À la suite d’une enquête menée par le journaliste Thomas Gerbet, de Radio-
Canada, on apprenait quelques histoires assez juteuses sur les relations entre le maire sortant et les médias, fonctionnaires et autres élus. Des trucs assez cutes merci. Comme celle de balancer à un jeune journaliste: «On va suivre ta carrière de près.» Dans le sens intimidation du terme, bien entendu. De toute beauté et, surtout, du grand Coderre.

Probablement sans réaliser l’ironie de sa boutade, le maire sortant allait réagir à l’enquête en question en répliquant, haut et fort: «C’est-tu une dépense électorale pour mes adversaires?» De l’intimidation, moi? Ben voyons…

Pas une surprise, disions-nous. Parce que la carrière politique de ce dernier – son seul fait d’armes professionnel, excluant un passage controversé à titre de vice-président de Groupe Polygone – est assurément teintée d’un style autant populiste que bully. Parce qu’autant Coderre adore donner des coups, autant il déteste en recevoir. S’ajoute à cela une propension marquée au contrôle total de l’information. Notamment parce qu’il en connaît, voire exagère, l’importance. Il m’a déjà lancé, au début des années 2000: «Bérard, l’information, c’est le pouvoir. Rien d’autre.» Voilà qui était dit. Et qui résumait le socle de sa carrière politique.

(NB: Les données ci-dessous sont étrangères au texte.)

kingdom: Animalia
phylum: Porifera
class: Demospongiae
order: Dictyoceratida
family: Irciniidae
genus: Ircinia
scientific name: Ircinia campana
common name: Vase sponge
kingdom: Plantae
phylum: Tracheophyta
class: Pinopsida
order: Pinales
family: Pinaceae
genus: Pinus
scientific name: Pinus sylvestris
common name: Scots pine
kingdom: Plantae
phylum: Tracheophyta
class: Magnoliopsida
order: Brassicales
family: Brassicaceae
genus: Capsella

Un ami journaliste me racontait récemment que la directrice des communications du maire sortant l’appelait de temps à autre pour se plaindre d’un fait assez particulier: après avoir compté le nombre de mots précis d’un texte donné, il était simplement injuste, pratiquement odieux, que l’espace consacré aux adversaires soit supérieur à celui réservé à son patron. Compter-le-nombre-de-mots.

On se rappelle aussi toute la saga entourant le scandale des commandites, où ses liens d’amitié avec certains des acteurs impliqués avaient amené les médias à enquêter de manière sérieuse. On avait ainsi déniché certaines perles, notamment les séjours de Denis Coderre au condo de Claude Boulay, ou encore les contrats, juteux, obtenus par le même Groupe Polygone (poursuivi depuis au civil).

Durant la tempête, l’ex-ministre Coderre (Paul Martin l’avait dégommé en raison de soupçons à son endroit) allait un jour s’énerver en bonne et due forme. Au point de balancer au journaliste Daniel Leblanc, lequel l’interrogeait sur l’histoire du condo de Boulay, cette nouvelle perle: «On a des moyens au gouvernement. Qu’est-ce que les journalistes diraient si la GRC mettait le nez dans leur vie privée?» Il y a trois noms, pour ce type de propos: chantage, intimidation et menace.

Certains y voient, de toute évidence, une simple question de style. Pas moi. Un élu qui menace un membre des médias de lui balancer la police aux fesses? Vraiment? Simple affaire de style?

Récidiviste, Coderre allait notamment en rajouter une couche bien épaisse avec l’histoire de Patrick Lagacé. Déjà oubliée? Faudrait pas. Parce qu’il en va, me semble bien, de la vigueur de notre liberté de presse. Et qui dit liberté de presse, dit démocratie et État de droit. Juste ça.